Если уж говорить о педагогах-гуманистах XXвека, то следует вспомнить о Василии Сухомлинском. Да¸ опять советский период. А что вы хотите? Культурный поиск в это время шёл очень активный, он проявился и в педагогике. Не ограничение оперативной приспосабливаемостью к среде, а возможность её осмысленного возделывания для обеспечения личностного развития каждого – вот что занимало лучших педагогов СССР. Такой социальный акцент за кордоном пытались объяснить как причёсывание всех под одну гребёнку. У формалистов, в самом деле, только и получается, что подобное причёсывание. Сухомлинский же был очень тонким, я бы даже сказала, поэтически настроенным человеком. Это чувствуется во всём, что он написал. Подозревать его в невнимании к отдельному ребёнку – кощунство. Причём он не был оторванным от реальности мечтателем: учителя павлышской школы, где он директорствовал, вспоминали его как очень строгого, немногословного, быстро находящего нужное средство для разрешения той или иной проблемы. О Василии Александровиче много писал и Симон Соловейчик, он считал своим журналистским долгом рассказать об этом выдающемся педагоге. Если бы себе такой долг вменили и другие, культура наша только бы выиграла. Но, увы, мы всё ещё ленивы и нелюбопытны.
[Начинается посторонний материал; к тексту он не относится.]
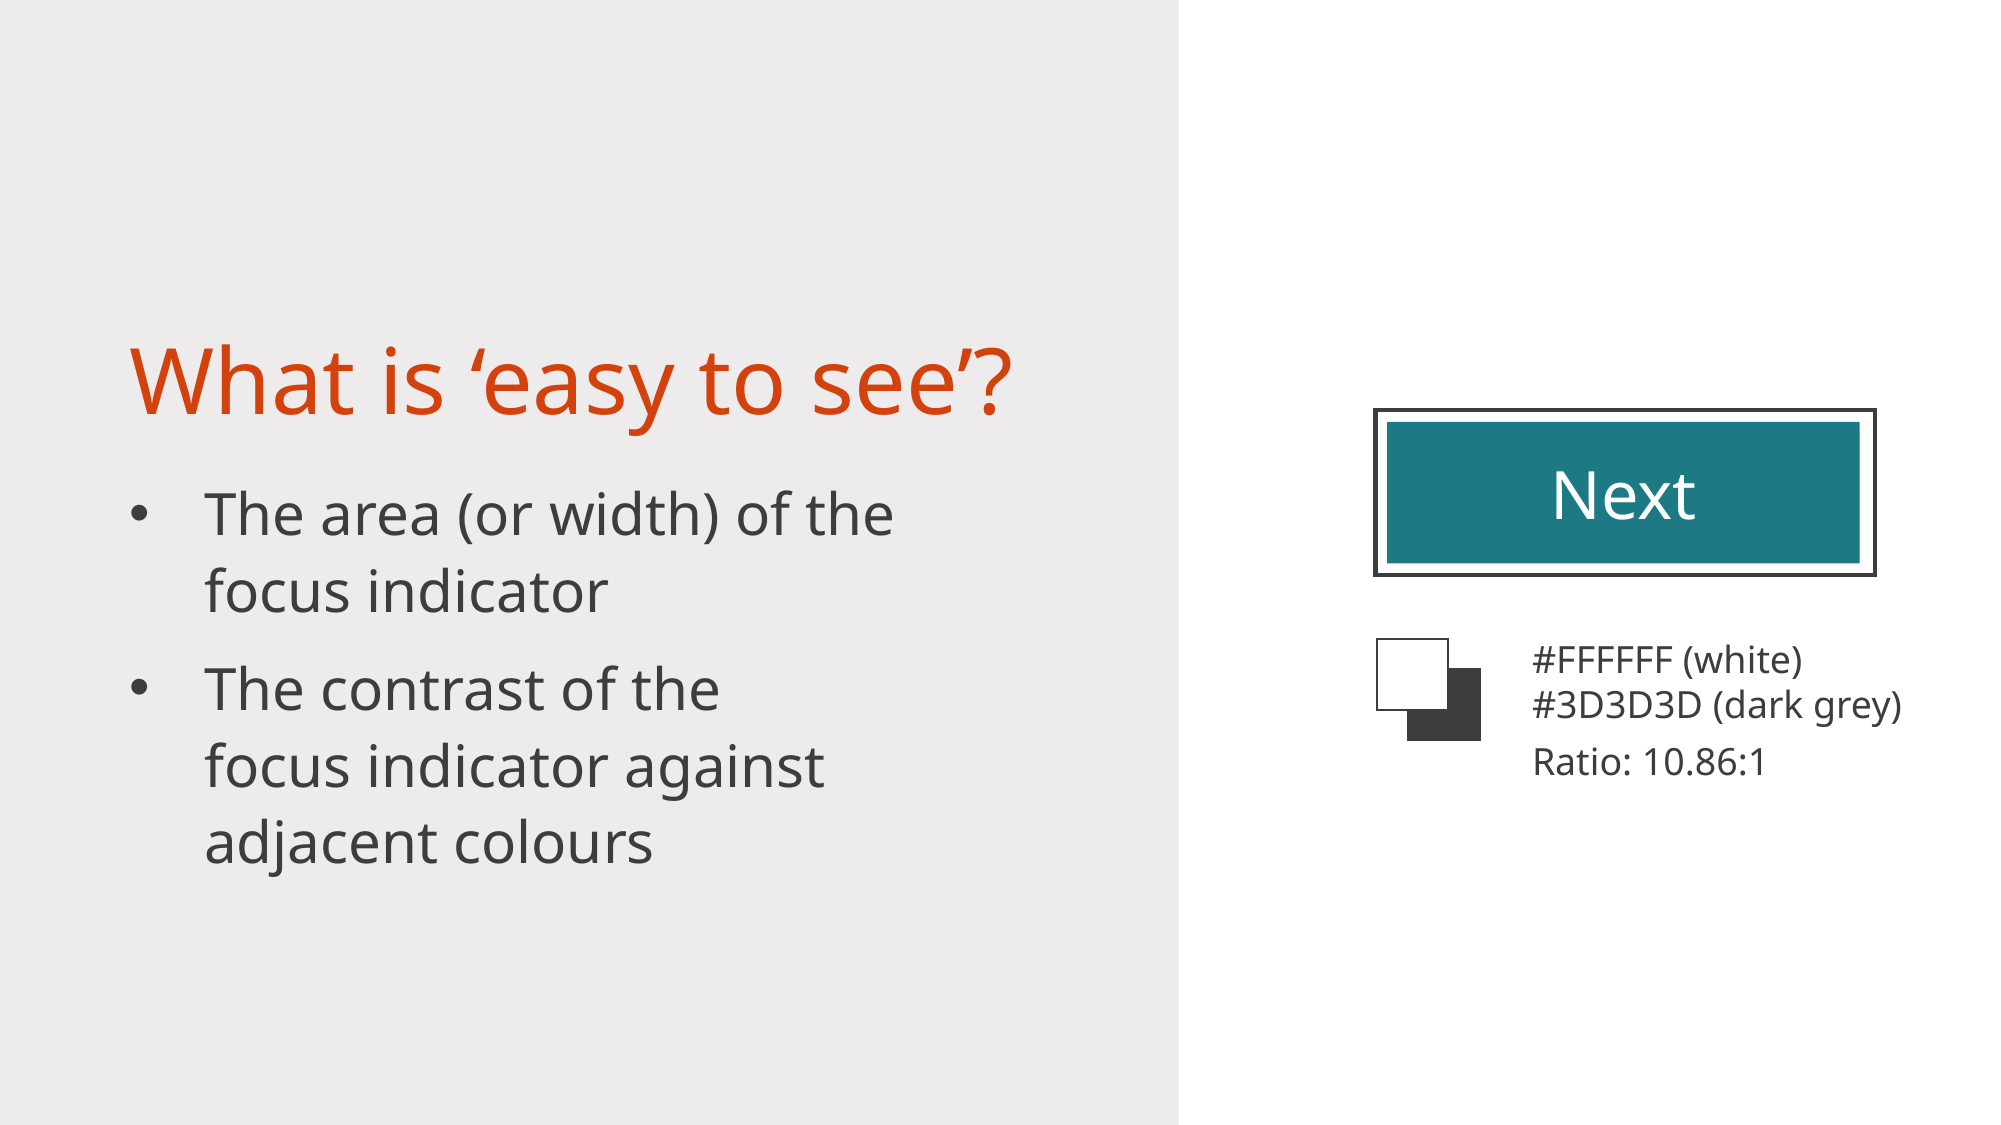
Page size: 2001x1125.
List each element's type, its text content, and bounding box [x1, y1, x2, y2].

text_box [1375, 409, 1876, 576]
title What is ‘easy to see’? [114, 208, 1177, 441]
list The area (or width) of the focus indicator The contrast of the focus indicator against adjacent colours [114, 462, 1177, 888]
text_box [1177, 0, 2000, 1125]
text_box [1376, 628, 1931, 793]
Есть интересные имена и в более далёком прошлом: Иоганн Песталоцци, Жан-Жак Руссо, Константин Ушинский, Лев Толстой. Их идеи не бесспорны, но все эти люди мучительно размышляли над тем, как должно вести себя взрослому, чтобы не навредить ребёнку, а напротив – развить лучшее, что в нём есть, и тем самым приумножить это лучшее в обществе. Конечно, каждый из них был в плену у того времени, которое застал, но ведь каждый был и заложником вечности, если верить поэту. :)
Знаете, существует такой смешной спор о писателях-врачах и писателях-учителях. Мол, врачи известны, а учителя – нет. Значит, и писатели они плохие, и про человека что-то недопонимают. Это неправда (посмотрите только на имена тех, кого я перечислила выше). Настоящий учитель приближается к тому пониманию человека, перед которым все писания блекнут. :) Однако он скромен – он другим быть не может. А наша пошлая среда остервенело кричит о тех, кто и сам о себе кричать горазд.
До сих пор я мучил Вас вопросами и пространными рассуждениями. Кажется, и ответы стали созревать. Почему-то сейчас подумал, что все мои вопросы о новаторах в педагогике, о том, "Что делать?", о перспективах, - бессмысленны. На какое-то время. Кажется - долгое. Я что-то Вам раньше говорил о "парниках для гениев"... Парники есть - для тех, у кого есть деньги. Для гениев ли они? Гении сами рождаются. Для способных? Вряд ли современному юному Ломоносову найдётся место в элитном "парнике". Да и нужно ли всё это? Об этом я тоже успел порассуждать. Нужен ли вообще в обозримом будущем настоящий Учитель? Очевидно, что у современного общества нет в этом потребности. Появление сейчас нового Сухомлинского представляется фантастикой...
Да, общество делает всё, чтобы учитель из школы исчез. Но ребёнку он всегда нужен. Формы взаимодействия могут меняться, но заинтересованность в маленьком человеке из настоящего педагога вытравить нельзя.
В продолжение сказанного. Уже сейчас видно, как расплываются критерии грамотности и вообще образованности. И в общем сознании, и на практике. Это помимо тенденции "всё продаётся и покупается" (и в области образования). Подозреваю, что скоро просто грамотных (элементарно грамотных) учителей не будет. Мир движется к какому-то новому состоянию... Или - к хорошо забытому старому? И последнее, относительно названия ваших записок. У Макаренко "Педагогическая поэма", у Вас, похоже, "Педагогический реквием". Любопытно, чем Вы собираетесь закончить эту историю?